Please reproduce the entries starting at the beginning and ending at the line containing "Règles abondantes, cycles", swapping "Prestige" for "Renommee" and leaving everything else unchanged.

BEGIN

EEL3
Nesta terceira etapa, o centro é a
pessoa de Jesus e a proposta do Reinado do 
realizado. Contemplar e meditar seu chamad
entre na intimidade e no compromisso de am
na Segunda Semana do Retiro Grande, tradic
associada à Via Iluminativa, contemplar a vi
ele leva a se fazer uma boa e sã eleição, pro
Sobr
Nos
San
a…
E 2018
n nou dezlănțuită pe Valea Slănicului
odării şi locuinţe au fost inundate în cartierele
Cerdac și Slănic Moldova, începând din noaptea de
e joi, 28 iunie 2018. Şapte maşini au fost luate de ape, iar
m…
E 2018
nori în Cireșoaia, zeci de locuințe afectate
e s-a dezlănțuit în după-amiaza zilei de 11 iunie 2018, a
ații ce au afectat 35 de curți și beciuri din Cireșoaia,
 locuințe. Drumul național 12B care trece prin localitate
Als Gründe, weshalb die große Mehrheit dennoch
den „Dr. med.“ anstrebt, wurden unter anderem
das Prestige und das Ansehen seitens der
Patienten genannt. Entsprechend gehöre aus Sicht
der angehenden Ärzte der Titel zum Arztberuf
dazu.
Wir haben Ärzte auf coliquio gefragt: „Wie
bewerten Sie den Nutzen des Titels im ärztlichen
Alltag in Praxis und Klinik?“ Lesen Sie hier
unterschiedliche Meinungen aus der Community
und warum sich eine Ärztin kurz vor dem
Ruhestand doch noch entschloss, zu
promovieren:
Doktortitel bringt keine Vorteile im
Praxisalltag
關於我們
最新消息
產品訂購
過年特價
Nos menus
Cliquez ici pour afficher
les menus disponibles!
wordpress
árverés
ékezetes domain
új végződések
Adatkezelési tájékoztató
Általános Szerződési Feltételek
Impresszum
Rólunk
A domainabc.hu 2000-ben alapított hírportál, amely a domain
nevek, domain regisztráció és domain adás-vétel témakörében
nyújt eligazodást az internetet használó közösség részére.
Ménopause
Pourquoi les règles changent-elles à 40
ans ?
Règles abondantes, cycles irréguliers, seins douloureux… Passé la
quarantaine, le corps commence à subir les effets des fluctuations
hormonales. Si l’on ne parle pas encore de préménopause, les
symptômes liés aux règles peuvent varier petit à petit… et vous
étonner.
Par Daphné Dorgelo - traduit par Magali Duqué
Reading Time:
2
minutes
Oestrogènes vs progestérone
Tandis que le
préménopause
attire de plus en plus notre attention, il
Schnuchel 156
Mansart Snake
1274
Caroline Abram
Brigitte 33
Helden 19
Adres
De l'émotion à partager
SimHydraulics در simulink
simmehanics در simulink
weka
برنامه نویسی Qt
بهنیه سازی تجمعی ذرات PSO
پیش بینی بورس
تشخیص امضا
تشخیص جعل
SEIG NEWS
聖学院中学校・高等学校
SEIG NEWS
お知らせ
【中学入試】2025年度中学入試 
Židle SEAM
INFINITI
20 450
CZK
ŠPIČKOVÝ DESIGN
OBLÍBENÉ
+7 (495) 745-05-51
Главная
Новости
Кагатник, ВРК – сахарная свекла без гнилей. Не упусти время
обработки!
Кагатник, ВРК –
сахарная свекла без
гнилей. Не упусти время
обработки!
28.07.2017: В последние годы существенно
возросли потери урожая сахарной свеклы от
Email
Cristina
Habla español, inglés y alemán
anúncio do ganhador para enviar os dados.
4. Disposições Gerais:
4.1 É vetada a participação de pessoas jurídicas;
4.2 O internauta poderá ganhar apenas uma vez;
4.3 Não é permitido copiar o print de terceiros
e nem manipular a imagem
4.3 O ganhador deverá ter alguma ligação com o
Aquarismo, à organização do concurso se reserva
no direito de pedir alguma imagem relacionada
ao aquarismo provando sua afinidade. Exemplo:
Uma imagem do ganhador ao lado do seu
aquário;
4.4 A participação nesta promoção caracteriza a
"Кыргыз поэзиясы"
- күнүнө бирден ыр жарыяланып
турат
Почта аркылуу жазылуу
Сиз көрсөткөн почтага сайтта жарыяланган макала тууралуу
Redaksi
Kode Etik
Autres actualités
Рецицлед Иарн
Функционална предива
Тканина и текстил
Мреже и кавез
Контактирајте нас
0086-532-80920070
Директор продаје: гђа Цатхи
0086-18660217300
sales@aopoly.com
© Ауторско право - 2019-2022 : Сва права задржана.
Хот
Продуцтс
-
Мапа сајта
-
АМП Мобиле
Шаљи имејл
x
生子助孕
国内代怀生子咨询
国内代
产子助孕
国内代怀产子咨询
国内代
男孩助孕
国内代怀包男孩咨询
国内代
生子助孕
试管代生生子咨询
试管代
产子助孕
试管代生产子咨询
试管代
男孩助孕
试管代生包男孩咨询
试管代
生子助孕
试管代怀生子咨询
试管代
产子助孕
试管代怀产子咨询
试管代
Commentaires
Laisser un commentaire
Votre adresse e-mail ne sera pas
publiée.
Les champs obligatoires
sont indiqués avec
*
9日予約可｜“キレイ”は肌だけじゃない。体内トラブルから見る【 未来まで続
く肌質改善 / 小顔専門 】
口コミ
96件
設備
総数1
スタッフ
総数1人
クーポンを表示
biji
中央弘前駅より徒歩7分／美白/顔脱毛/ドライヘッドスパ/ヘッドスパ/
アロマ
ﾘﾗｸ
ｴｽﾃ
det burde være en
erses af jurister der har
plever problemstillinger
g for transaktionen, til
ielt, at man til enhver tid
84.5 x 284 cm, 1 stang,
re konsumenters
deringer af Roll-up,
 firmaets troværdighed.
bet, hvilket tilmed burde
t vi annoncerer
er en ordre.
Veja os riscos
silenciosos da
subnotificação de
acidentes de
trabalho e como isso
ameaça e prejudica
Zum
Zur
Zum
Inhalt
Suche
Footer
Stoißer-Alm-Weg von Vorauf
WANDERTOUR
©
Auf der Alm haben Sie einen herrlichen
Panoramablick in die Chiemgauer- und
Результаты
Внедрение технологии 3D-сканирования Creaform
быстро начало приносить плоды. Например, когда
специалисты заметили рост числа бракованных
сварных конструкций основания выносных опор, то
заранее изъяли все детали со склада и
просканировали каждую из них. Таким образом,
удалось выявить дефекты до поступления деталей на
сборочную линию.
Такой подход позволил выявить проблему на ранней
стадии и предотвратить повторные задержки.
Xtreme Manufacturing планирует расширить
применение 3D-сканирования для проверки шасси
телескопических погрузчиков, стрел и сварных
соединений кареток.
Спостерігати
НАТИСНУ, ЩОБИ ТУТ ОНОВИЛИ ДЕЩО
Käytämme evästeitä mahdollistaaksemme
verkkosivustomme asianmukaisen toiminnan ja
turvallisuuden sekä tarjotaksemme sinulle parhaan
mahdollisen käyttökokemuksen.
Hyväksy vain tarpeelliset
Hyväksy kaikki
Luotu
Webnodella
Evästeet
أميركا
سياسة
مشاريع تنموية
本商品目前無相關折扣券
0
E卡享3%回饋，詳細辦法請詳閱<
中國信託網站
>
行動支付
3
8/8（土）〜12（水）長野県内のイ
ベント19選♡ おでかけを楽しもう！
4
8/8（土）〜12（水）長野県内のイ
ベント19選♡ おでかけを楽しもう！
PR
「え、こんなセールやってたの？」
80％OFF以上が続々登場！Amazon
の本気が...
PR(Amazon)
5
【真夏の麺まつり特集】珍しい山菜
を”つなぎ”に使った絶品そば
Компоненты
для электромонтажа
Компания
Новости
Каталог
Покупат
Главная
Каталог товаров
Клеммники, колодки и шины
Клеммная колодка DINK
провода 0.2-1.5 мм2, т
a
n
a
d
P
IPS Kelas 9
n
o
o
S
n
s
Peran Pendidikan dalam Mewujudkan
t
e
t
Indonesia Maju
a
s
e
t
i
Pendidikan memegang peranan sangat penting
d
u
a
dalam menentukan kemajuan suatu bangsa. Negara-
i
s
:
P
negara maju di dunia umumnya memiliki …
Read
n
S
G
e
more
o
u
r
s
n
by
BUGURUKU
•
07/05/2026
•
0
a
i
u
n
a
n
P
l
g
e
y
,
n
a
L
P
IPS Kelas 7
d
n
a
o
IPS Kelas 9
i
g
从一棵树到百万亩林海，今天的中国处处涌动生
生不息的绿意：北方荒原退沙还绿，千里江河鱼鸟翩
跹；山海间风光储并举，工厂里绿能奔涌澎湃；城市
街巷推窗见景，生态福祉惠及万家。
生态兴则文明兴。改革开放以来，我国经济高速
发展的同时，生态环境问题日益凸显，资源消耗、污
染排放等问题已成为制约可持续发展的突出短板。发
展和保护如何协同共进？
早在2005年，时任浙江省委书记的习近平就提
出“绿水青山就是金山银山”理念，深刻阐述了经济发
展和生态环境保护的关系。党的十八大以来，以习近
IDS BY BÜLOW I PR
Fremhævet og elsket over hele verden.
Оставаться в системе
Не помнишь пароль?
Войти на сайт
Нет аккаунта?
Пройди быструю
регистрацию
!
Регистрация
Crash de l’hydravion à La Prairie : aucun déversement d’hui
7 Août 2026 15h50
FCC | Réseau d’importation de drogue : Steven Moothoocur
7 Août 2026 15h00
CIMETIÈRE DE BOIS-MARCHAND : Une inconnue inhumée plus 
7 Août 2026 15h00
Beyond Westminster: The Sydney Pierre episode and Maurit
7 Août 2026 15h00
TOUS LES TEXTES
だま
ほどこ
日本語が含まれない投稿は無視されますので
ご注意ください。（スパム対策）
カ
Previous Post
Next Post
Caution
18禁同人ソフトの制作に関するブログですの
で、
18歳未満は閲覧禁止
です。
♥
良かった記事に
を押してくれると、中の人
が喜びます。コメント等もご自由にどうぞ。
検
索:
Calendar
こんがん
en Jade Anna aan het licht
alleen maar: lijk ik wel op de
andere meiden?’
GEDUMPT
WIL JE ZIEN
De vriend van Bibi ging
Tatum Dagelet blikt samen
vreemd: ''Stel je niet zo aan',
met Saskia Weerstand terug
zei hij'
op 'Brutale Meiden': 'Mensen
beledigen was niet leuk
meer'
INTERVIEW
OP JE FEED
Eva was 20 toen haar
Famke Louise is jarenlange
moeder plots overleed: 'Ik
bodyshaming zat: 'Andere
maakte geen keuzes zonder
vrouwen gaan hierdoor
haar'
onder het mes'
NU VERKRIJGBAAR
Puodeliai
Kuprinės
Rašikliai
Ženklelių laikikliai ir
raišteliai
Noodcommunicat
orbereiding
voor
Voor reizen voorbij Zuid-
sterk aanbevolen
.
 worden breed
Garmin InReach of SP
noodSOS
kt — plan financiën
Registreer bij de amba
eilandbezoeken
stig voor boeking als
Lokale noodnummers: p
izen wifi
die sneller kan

END

Answer:
EEL3
Nesta terceira etapa, o centro é a
pessoa de Jesus e a proposta do Reinado do 
realizado. Contemplar e meditar seu chamad
entre na intimidade e no compromisso de am
na Segunda Semana do Retiro Grande, tradic
associada à Via Iluminativa, contemplar a vi
ele leva a se fazer uma boa e sã eleição, pro
Sobr
Nos
San
a…
E 2018
n nou dezlănțuită pe Valea Slănicului
odării şi locuinţe au fost inundate în cartierele
Cerdac și Slănic Moldova, începând din noaptea de
e joi, 28 iunie 2018. Şapte maşini au fost luate de ape, iar
m…
E 2018
nori în Cireșoaia, zeci de locuințe afectate
e s-a dezlănțuit în după-amiaza zilei de 11 iunie 2018, a
ații ce au afectat 35 de curți și beciuri din Cireșoaia,
 locuințe. Drumul național 12B care trece prin localitate
Als Gründe, weshalb die große Mehrheit dennoch
den „Dr. med.“ anstrebt, wurden unter anderem
das Renommee und das Ansehen seitens der
Patienten genannt. Entsprechend gehöre aus Sicht
der angehenden Ärzte der Titel zum Arztberuf
dazu.
Wir haben Ärzte auf coliquio gefragt: „Wie
bewerten Sie den Nutzen des Titels im ärztlichen
Alltag in Praxis und Klinik?“ Lesen Sie hier
unterschiedliche Meinungen aus der Community
und warum sich eine Ärztin kurz vor dem
Ruhestand doch noch entschloss, zu
promovieren:
Doktortitel bringt keine Vorteile im
Praxisalltag
關於我們
最新消息
產品訂購
過年特價
Nos menus
Cliquez ici pour afficher
les menus disponibles!
wordpress
árverés
ékezetes domain
új végződések
Adatkezelési tájékoztató
Általános Szerződési Feltételek
Impresszum
Rólunk
A domainabc.hu 2000-ben alapított hírportál, amely a domain
nevek, domain regisztráció és domain adás-vétel témakörében
nyújt eligazodást az internetet használó közösség részére.
Ménopause
Pourquoi les règles changent-elles à 40
ans ?
Règles abondantes, cycles irréguliers, seins douloureux… Passé la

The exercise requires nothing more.